--- EXERCISE ---
Nothing in the records may be changed; retype them in full.

Collected data:

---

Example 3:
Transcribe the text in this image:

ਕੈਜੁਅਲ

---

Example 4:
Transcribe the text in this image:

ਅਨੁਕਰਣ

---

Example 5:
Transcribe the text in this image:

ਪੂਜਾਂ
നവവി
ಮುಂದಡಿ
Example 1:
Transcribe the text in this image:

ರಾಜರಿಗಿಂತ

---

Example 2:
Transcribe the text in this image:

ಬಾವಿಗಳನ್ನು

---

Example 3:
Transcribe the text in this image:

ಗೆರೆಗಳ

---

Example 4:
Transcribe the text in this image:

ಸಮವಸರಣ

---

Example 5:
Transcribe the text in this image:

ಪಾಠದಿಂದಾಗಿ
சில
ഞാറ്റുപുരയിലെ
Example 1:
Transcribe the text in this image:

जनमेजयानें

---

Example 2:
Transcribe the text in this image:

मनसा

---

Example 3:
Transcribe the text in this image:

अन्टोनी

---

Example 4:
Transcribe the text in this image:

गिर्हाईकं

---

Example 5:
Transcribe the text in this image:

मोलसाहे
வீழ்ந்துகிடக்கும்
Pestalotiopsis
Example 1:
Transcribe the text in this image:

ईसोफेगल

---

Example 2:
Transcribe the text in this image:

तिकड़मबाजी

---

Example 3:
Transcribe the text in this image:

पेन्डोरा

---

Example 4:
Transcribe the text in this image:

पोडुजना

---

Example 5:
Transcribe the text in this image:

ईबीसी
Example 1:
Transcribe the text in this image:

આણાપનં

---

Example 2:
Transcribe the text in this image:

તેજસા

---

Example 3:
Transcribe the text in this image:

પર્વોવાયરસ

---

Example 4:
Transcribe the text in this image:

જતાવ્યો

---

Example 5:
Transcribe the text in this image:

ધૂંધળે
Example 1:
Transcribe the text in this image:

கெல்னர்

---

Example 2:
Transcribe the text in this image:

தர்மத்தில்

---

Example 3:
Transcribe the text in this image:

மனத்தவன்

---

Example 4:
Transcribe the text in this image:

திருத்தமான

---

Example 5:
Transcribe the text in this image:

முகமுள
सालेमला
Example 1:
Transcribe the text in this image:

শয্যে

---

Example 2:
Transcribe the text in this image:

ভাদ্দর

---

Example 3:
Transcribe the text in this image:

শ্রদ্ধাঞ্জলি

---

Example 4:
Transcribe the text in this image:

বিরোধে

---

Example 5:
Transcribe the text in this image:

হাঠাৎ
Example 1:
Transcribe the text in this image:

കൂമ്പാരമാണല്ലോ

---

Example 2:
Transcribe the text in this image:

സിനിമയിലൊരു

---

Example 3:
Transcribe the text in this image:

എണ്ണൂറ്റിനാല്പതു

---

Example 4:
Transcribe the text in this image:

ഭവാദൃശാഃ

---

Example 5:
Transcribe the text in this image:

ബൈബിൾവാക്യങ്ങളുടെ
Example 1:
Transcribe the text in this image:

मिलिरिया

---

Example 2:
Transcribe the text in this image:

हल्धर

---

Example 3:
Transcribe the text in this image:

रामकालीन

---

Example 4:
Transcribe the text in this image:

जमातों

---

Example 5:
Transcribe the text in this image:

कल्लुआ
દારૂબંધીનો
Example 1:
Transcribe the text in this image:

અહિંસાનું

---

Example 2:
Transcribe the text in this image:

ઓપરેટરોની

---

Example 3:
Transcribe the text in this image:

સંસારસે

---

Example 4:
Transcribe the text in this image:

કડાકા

--- RESULT OF THIS EXERCISE ---
---

Example 3:
Transcribe the text in this image:

ਕੈਜੁਅਲ

---

Example 4:
Transcribe the text in this image:

ਅਨੁਕਰਣ

---

Example 5:
Transcribe the text in this image:

ਪੂਜਾਂ
നവവി
ಮುಂದಡಿ
Example 1:
Transcribe the text in this image:

ರಾಜರಿಗಿಂತ

---

Example 2:
Transcribe the text in this image:

ಬಾವಿಗಳನ್ನು

---

Example 3:
Transcribe the text in this image:

ಗೆರೆಗಳ

---

Example 4:
Transcribe the text in this image:

ಸಮವಸರಣ

---

Example 5:
Transcribe the text in this image:

ಪಾಠದಿಂದಾಗಿ
சில
ഞാറ്റുപുരയിലെ
Example 1:
Transcribe the text in this image:

जनमेजयानें

---

Example 2:
Transcribe the text in this image:

मनसा

---

Example 3:
Transcribe the text in this image:

अन्टोनी

---

Example 4:
Transcribe the text in this image:

गिर्हाईकं

---

Example 5:
Transcribe the text in this image:

मोलसाहे
வீழ்ந்துகிடக்கும்
Pestalotiopsis
Example 1:
Transcribe the text in this image:

ईसोफेगल

---

Example 2:
Transcribe the text in this image:

तिकड़मबाजी

---

Example 3:
Transcribe the text in this image:

पेन्डोरा

---

Example 4:
Transcribe the text in this image:

पोडुजना

---

Example 5:
Transcribe the text in this image:

ईबीसी
Example 1:
Transcribe the text in this image:

આણાપનં

---

Example 2:
Transcribe the text in this image:

તેજસા

---

Example 3:
Transcribe the text in this image:

પર્વોવાયરસ

---

Example 4:
Transcribe the text in this image:

જતાવ્યો

---

Example 5:
Transcribe the text in this image:

ધૂંધળે
Example 1:
Transcribe the text in this image:

கெல்னர்

---

Example 2:
Transcribe the text in this image:

தர்மத்தில்

---

Example 3:
Transcribe the text in this image:

மனத்தவன்

---

Example 4:
Transcribe the text in this image:

திருத்தமான

---

Example 5:
Transcribe the text in this image:

முகமுள
सालेमला
Example 1:
Transcribe the text in this image:

শয্যে

---

Example 2:
Transcribe the text in this image:

ভাদ্দর

---

Example 3:
Transcribe the text in this image:

শ্রদ্ধাঞ্জলি

---

Example 4:
Transcribe the text in this image:

বিরোধে

---

Example 5:
Transcribe the text in this image:

হাঠাৎ
Example 1:
Transcribe the text in this image:

കൂമ്പാരമാണല്ലോ

---

Example 2:
Transcribe the text in this image:

സിനിമയിലൊരു

---

Example 3:
Transcribe the text in this image:

എണ്ണൂറ്റിനാല്പതു

---

Example 4:
Transcribe the text in this image:

ഭവാദൃശാഃ

---

Example 5:
Transcribe the text in this image:

ബൈബിൾവാക്യങ്ങളുടെ
Example 1:
Transcribe the text in this image:

मिलिरिया

---

Example 2:
Transcribe the text in this image:

हल्धर

---

Example 3:
Transcribe the text in this image:

रामकालीन

---

Example 4:
Transcribe the text in this image:

जमातों

---

Example 5:
Transcribe the text in this image:

कल्लुआ
દારૂબંધીનો
Example 1:
Transcribe the text in this image:

અહિંસાનું

---

Example 2:
Transcribe the text in this image:

ઓપરેટરોની

---

Example 3:
Transcribe the text in this image:

સંસારસે

---

Example 4:
Transcribe the text in this image:

કડાકા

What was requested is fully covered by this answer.